The journey to Kiamuturi proved more arduous than anticipated. What should have been a straightforward sixty-mile move turned into a punishing ten-hour crawl as the road surface deteriorated from choking dust to deep mud. Vehicles repeatedly bogged down on steep gradients, requiring the men to push and haul the lorries forward yard by yard. The difficulties culminated when the cook’s truck overturned on a sharp bend, scattering its contents — including Private Chisholm — across the roadside. Only by persistence and considerable exertion did the convoy finally reach camp late in the evening after ten hours, ‘much to the delight of Captain Taylor and his advance party, who had been without a meal since breakfast.’
*
With his own Highland Light Infantry once again for the year of 1955, Taylor was destined for duty on Cyprus after Christmas and New Year’s Leave at the end of the year. There was some reorganization to the companies on their posting and Johnny moved to command D Company who saw little activity out of their desolate camp on the island.
Their work was of constant patrol activity, security duties, and cooperation with police forces in a deteriorating internal security situation. The battalion’s companies were distributed across the island, with detachments at Mersinikki, Kantara, and the police station at Yialousa, while Battalion Headquarters and supporting elements established themselves in increasingly permanent camps around Dhavlos and later Rizzokarpaso.
Frequent cordon-and-search operations, curfews, vehicle patrols, and small-scale bomb incidents across the battalion’s area of responsibility, illustrated the persistent tension that characterized the emergency despite the absence of major engagements. Like the nature of Malaya, the Cyprus deployment required careful management of detachments spread across isolated posts, often in austere conditions, and placed emphasis on initiative at company and platoon level.

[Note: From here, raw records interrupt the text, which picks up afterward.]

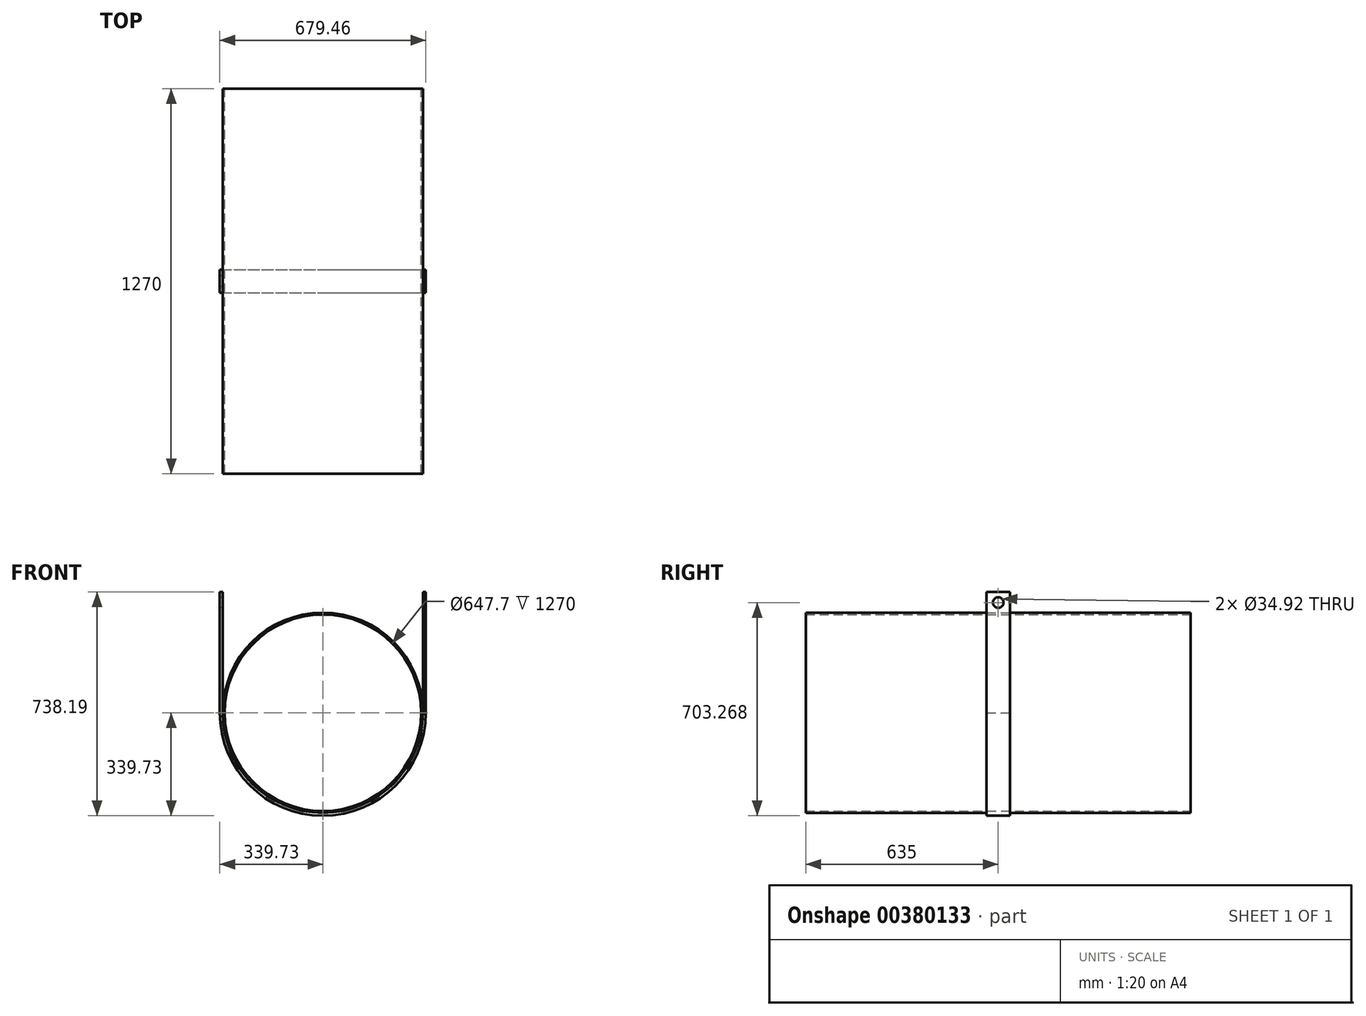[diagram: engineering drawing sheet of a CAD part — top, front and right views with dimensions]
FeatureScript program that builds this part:
annotation { "Feature Type Name" : "Feature", "Feature Type Description" : "" }
export const myFeature = defineFeature(function(context is Context, id is Id, definition is map)
    precondition{}
    {
        {
            var Q0;
            Q0=qCreatedBy(makeId("Front.planeOp"),FACE);
            var sketch = newSketch(context, id + "F0", { "sketchPlane" : qUnion([Q0])});
            skArc(sketch, "E0", {"start": v(-330.2, 0) * mm, "mid": v(0, -330.2) * mm, "end": v(330.2, 0) * mm});
            skArc(sketch, "E1", {"start": v(-339.73, 0) * mm, "mid": v(0, -339.73) * mm, "end": v(339.73, 0) * mm});
            skLineSegment(sketch, "E2", {"start": v(-330.2, 0) * mm, "end": v(-330.2, 398.46) * mm});
            skLineSegment(sketch, "E3", {"start": v(-330.2, 398.46) * mm, "end": v(-339.73, 398.46) * mm});
            skLineSegment(sketch, "E4", {"start": v(-339.73, 398.46) * mm, "end": v(-339.73, 0) * mm});
            skLineSegment(sketch, "E5.MirrorCS", {"start": v(330.2, 0) * mm, "end": v(330.2, 398.46) * mm});
            skLineSegment(sketch, "E6.MirrorCS", {"start": v(330.2, 398.46) * mm, "end": v(339.73, 398.46) * mm});
            skLineSegment(sketch, "E7.MirrorCS", {"start": v(339.73, 398.46) * mm, "end": v(339.73, 0) * mm});
            skSolve(sketch);
        }
        {
            var Q0;
            Q0 = qSketchRegion(id + "F0", true);
            extrude(context, id + "F1", {"entities" : qUnion([Q0]), "depth" : 76.2 * mm, "symmetric" : true});
        }
        {
            var Q0;
            Q0=makeQuery(id+"F1.opExtrude","SWEPT_FACE",FACE,{"disambiguationData":[OSD([sQuery(id+"F0.wireOp",EDGE,"E4")])]});
            var sketch = newSketch(context, id + "F2", { "sketchPlane" : qUnion([Q0])});
            skCircle(sketch, "E8", {"center": v(0, 363.54) * mm, "radius": 17.46 * mm});
            skSolve(sketch);
        }
        {
            var Q0;
            Q0 = qSketchRegion(id + "F2", true);
            extrude(context, id + "F3", {"entities" : qUnion([Q0]), "operationType" : NewBodyOperationType.REMOVE, "endBound" : BoundingType.THROUGH_ALL, "oppositeDirection" : true, "depth" : 25.4 * mm});
        }
        {
            var Q0;
            Q0=qCreatedBy(makeId("Front.planeOp"),FACE);
            var sketch = newSketch(context, id + "F4", { "sketchPlane" : qUnion([Q0])});
            skCircle(sketch, "E9", {"center": v(0, 0) * mm, "radius": 330.2 * mm});
            skCircle(sketch, "E10", {"center": v(0, 0) * mm, "radius": 323.85 * mm});
            skSolve(sketch);
        }
        {
            var Q0;
            Q0=makeQuery(id+"F4.imprint","IMPRINT",FACE,{"disambiguationData":[TD([[makeQuery(id+"F4.imprint","IMPRINT",EDGE,{"derivedFrom":sQuery(id+"F4.wireOp",EDGE,"E9")}),1.0]])]});
            extrude(context, id + "F5", {"entities" : qUnion([Q0]), "operationType" : NewBodyOperationType.ADD, "depth" : 1270 * mm, "symmetric" : true});
        }
    });
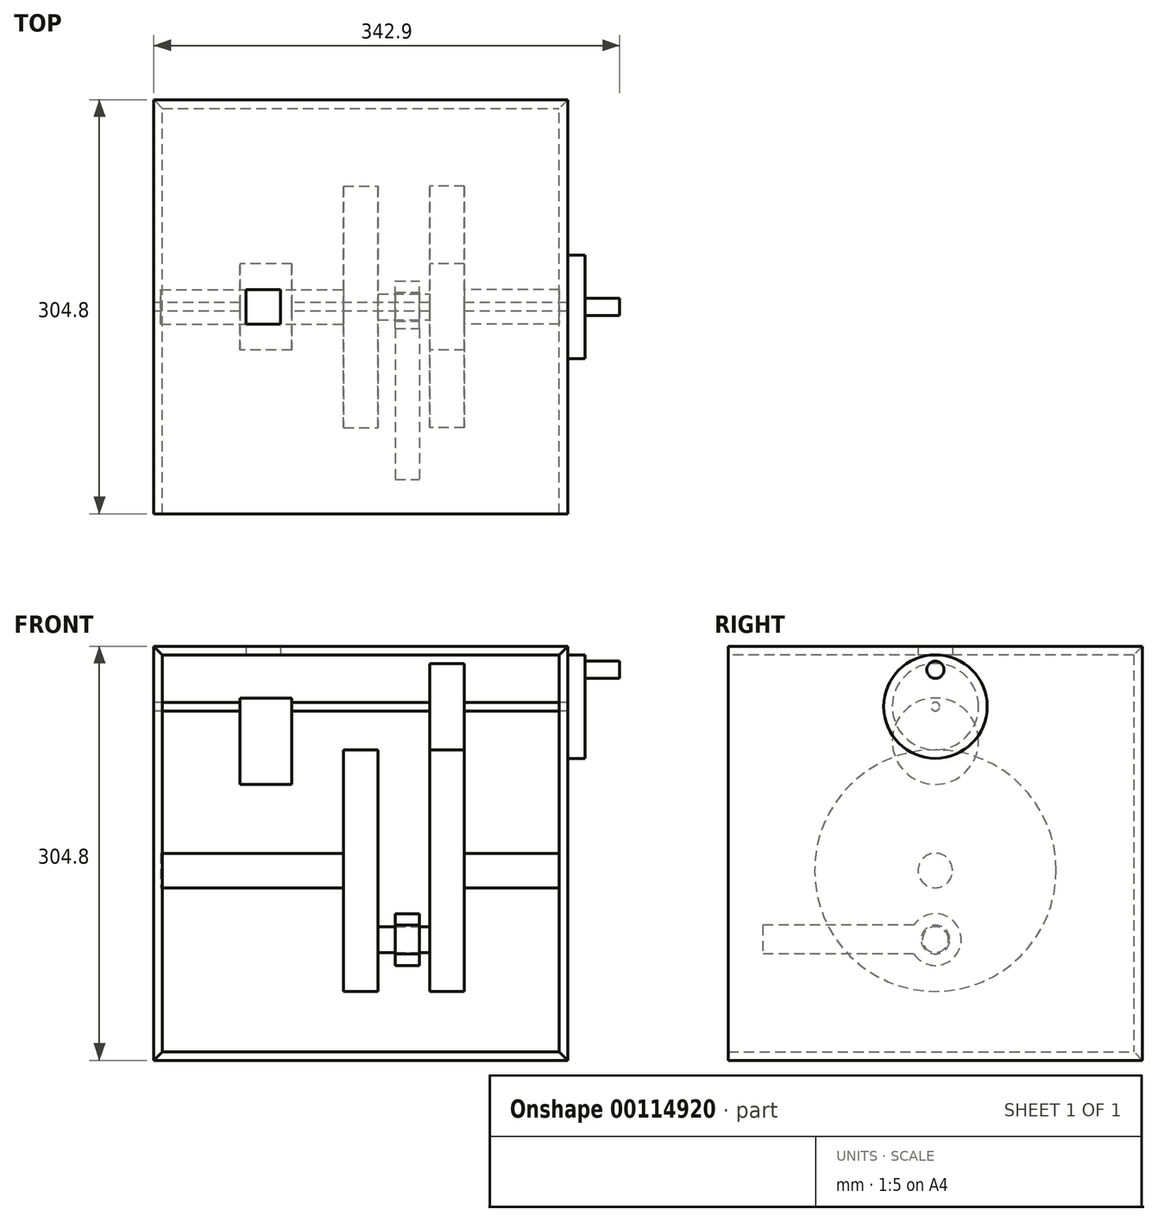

Just as D Company transformed into training company to handle the draft intakes, Captain Taylor returned home to become adjutant of the Territorial 1st Battalion, Glasgow Highlanders. At the end of 1958, after a good deal of time as adjutant, Johnny Taylor was off the Aden. It was the beginning of the end of colonial rule in the Protectorate. It would be his home until 1961 and therefore missed the amalgamation of his Highland Light Infantry with the Royal Scots Fusiliers to form the new Royal Highland Fusiliers. “We are sorry that several members of the Battalion have left before seeing the fruition of their labours…Major R . Taylor's departure, and with it his spirit and enthusiasm, is a severe loss.”
He eventually returned to the R.H.F. in 1963 after Aden and some time with the All Arms Junior Leaders’ Regiment and various other instructional appointments, where operational experience gained in Italy, Malaya, Korea, and Kenya informed the training of younger soldiers entering a very different army from that of 1945. In regimental life he would also assume the responsibilities of President of the Mess Committee, for which he became the infamous “Bottle Major” – a role well suited to his undimmable spirit and to a character shaped in environments far less forgiving than the dining room.